Multilinear matrix weights

TL;DR

This paper fully characterizes matrix weights for bounded multilinear Calderón-Zygmund operators on matrix weighted Lebesgue spaces, introducing new theories and bounds that extend classical results to the multilinear matrix setting.

Contribution

It develops the theory of multilinear singular integrals with matrix values, establishing bounds and a new notion of directional nondegeneracy, advancing the understanding of matrix weights in multilinear analysis.

Findings

Established quantitative bounds in terms of matrix weight characteristics.

Defined a new notion of directional nondegeneracy for multilinear operators.

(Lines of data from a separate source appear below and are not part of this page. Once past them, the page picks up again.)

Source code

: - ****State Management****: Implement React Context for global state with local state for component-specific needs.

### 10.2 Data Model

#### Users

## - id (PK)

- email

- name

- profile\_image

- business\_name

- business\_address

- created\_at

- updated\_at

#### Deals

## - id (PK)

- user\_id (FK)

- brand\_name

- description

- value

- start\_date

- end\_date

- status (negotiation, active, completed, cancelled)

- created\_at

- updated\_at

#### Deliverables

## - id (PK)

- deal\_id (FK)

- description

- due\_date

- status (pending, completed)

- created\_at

Recovered the sharpest known bounds in the linear case.

Abstract

In this work we fully characterize the classes of matrix weights for which multilinear Calder\'on-Zygmund operators extend to bounded operators on matrix weighted Lebesgue spaces. To this end, we develop the theory of multilinear singular integrals taking values in tensor products of finite dimensional Hilbert spaces. On the one hand, we establish quantitative bounds in terms of multilinear Muckenhoupt matrix weight characteristics and scalar Fujii-Wilson conditions of a tensor product analogue of the convex body sparse operator, of a convex-set valued tensor product analogue of the Hardy-Littlewood maximal operator, and of a multilinear analogue of the Christ-Goldberg maximal operator. These bounds recover the sharpest known bounds in the linear case. Moreover, we define a notion of directional nondegeneracy for multilinear Calder\'on-Zygmund operators, which is new even in the scalar case. The noncommutavity of matrix multiplication, the absence of duality, and the natural presence of quasinorms in the multilinear setting present several new difficulties in comparison to previous works in the scalar or in the linear case. To overcome them, we use techniques inspired from convex combinatorics and differential geometry.